See the wet meat soar?
I swore an oath off updates after the death of [redacted to prevent spoilers], but I've been checking the bulletin board on occasion, shocked anew each time at the dearth of soul-searching there. It's as though that night at the Moonbeam never occurred, our lives on unruptured procession of promotions and breeding success, summer cottages, marathons. Who called for the moratorium on feeling? Who pulled the plug on the true? Or was it always just me, feeble Tea, who believed in the power of updates, who thought that by sharing with my brethren of the valley the story of my days and nights, my fears and joys, or even just the febrile murmurings of my mind, our forts of ruinous solitude might be breached.
Okay, maybe it was just me.
"Breached" is similarly misconjugated. The past participle in this case falsely assumes completion where there can be none—the blogger can neither "breach" himself/herself nor the audience which s/he intends, for both are shifting in ways that defy pressure. Blogging is carried out on the slipperiest of surfaces, and any effort to generate the friction necessary to establish a head-on collision—with a reader or even an interlocutor—is a fool's errand. This is why bloggers are always talking past one another to a degree much greater even than in verbal exchanges or academic journals. The hope for a "breached" audience—one that has been pinned, effectively, in place to listen, is absurd, unrealizable.
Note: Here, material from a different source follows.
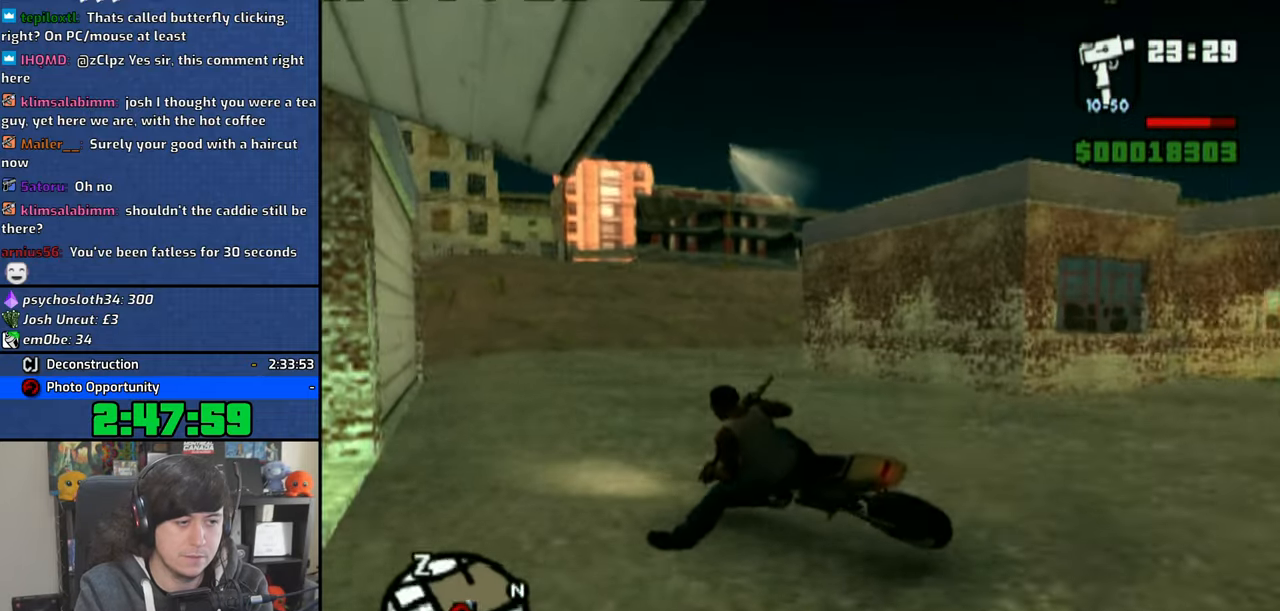
{"buttons": ["TRIANGLE"], "left_stick": "left", "right_stick": "center", "events": [[100, "CROSS", "up"], [216, "TRIANGLE", "down"]]}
The blogger's hope for a degree of transparency which would allow the audience to breach oneself is similarly impossible—no one blogs at a rate wherein the gaps of non-blogged activity are smaller than the posts. The life that occurs in those gaps reorients the life that falls into the posts between the gaps—as you live, the constellation of the posts you've made shifts based on what you do outside of your posts—inevitably. To be "breached" would require a cessation of this shifting—and that cannot happen.
Well, that's enough—more than enough, I'm sure. I may have taken all the fun out of Home Land, but that's definitely not my intention. It is a fantastic book—read it soon.